Assigning libnames and engines
If we want to reference this location, we assign a library reference (called LIBNAME) so SAS knows where this is and what engine it is going to use to read the file. The concept of an engine is pretty important in SAS as this entity provides the set of instructions to SAS for what we need to do in order to properly read (or write) the data. Here are a few examples of LIBNAME statements using various engines:
Note in the first case, we have an explicit engine called BASE that tells SAS that this is a SAS library. The engine is smart enough to figure out which version of SAS to use based on the files contained in the directory. If you omit an engine, SAS assumes that the BASE engine is being used.
When we issue the LIBNAME statement, SAS can now address tables in this library by name. All references to SAS tables have what is referred to as a two-level name. For example, if I want to reference the table postassessments in the directory above, I would tell reference the table by first adding the library where it resides before the filename, such as: mydata.postassessments
The basis of most procedures in SAS (known as PROCs) use this form to reference the data that is being processed. If I wanted to print the data, for example, I would issue the following statement:
PROC Print data=mydata.postassessments; run;
The difference between data and metadata
So this gets us to the point where we know how to reference data so that we can process it accordingly. In SAS Foundation (which includes the core SAS products such as BASE, STAT, GRAPH and so on), we write programs that utilize this library (LIBNAME) reference.
Up to this point, we have made the assumption that we will explicitly reference data in our program. Similarly, we make the assumption that whoever knows this path (or details in the LIBNAME statement) can use those same directives to issue their own LIBNAME statement.

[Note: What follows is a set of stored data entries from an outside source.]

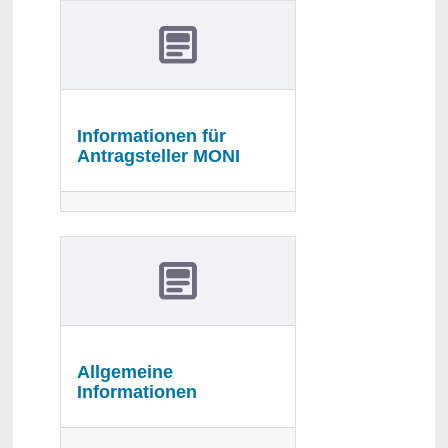
Informationen für
Antragsteller MONI
Allgemeine
Informationen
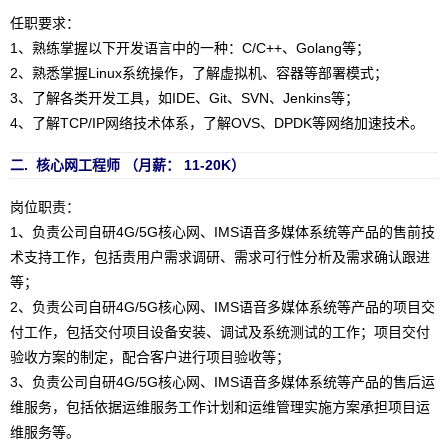
任职要求：
1、熟练掌握以下开发语言中的一种：C/C++、Golang等；
2、熟悉掌握Linux系统操作，了解虚拟机、容器等部署模式；
3、了解各类开发工具，如IDE、Git、SVN、Jenkins等；
4、了解TCP/IP网络技术体系，了解OVS、DPDK等网络加速技术。
二. 核心网工程师 （月薪： 11-20K）
岗位职责：
1、负责公司自研4G/5G核心网、IMS语音多媒体系统等产品的售前技
术支持工作，包括责用户需求调研、需求可行性分析及需求确认跟进
等；
2、负责公司自研4G/5G核心网、IMS语音多媒体系统等产品的项目交
付工作，包括交付项目设备安装、调试及系统测试的工作；项目交付
验收方案的制定，配合客户进行项目验收等；
3、负责公司自研4G/5G核心网、IMS语音多媒体系统等产品的售后运
维服务，包括依据运维服务工作计划和运维管理实施方案承担项目运
维服务等。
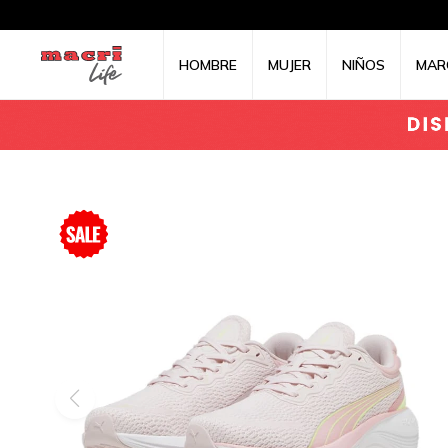
HOMBRE
MUJER
NIÑOS
MAR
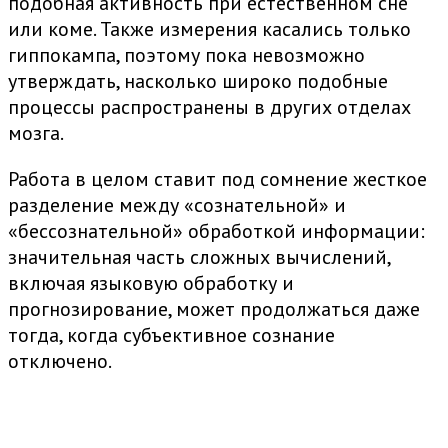
подобная активность при естественном сне
или коме. Также измерения касались только
гиппокампа, поэтому пока невозможно
утверждать, насколько широко подобные
процессы распространены в других отделах
мозга.
Работа в целом ставит под сомнение жесткое
разделение между «сознательной» и
«бессознательной» обработкой информации:
значительная часть сложных вычислений,
включая языковую обработку и
прогнозирование, может продолжаться даже
тогда, когда субъективное сознание
отключено.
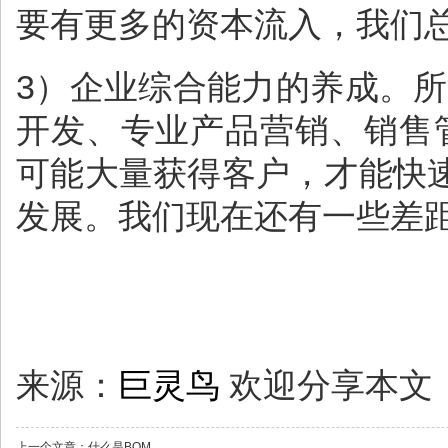
要有更多的资本流入，我们
3）企业综合能力的养成。
开发、专业产品营销、销售
可能大量获得客户，才能快
发展。我们现在还有一些差
来源：
巨灵鸟
欢迎分享本文
上一个文章：
什么是BOM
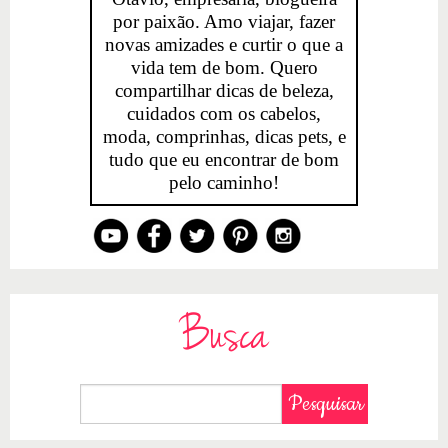
por paixão. Amo viajar, fazer
novas amizades e curtir o que a
vida tem de bom. Quero
compartilhar dicas de beleza,
cuidados com os cabelos,
moda, comprinhas, dicas pets, e
tudo que eu encontrar de bom
pelo caminho!
Busca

Another huge assumption that we are making is that the data residing beneath that LIBNAME reference is accessible to the user running the program. That is, when I submit the following LIBNAME statement, I need to be able , at a minimum, to read the directory and the physical file that is being referenced:
LIBNAME mydata BASE “/userdata/project/mydata”;
This is one of the fundamental propositions of SAS data security: the physical operating system security takes precedence over SAS security that you may layer on top of the file. SAS mechanisms for security include password protection on the dataset, encryption, application level security and metadata security.
I promised in my last post that I wouldn’t step into the foray of metadata, but I lied. Next time, I will explore the concept of data as seen through the eyes of modern SAS clients such as SAS Enterprise Guide and Web Report Studio. There we will explore the main differences between accessing data directly (as we saw above with the LIBNAME statement) and accessing them through the metadata server. Soon thereafter, we will dive deep into external databases and how SAS processes data using various database engines.
Until then, remember – “Happy Data = Happy SAS = Happy Users = Happy Admin”! See, it really is all about the data!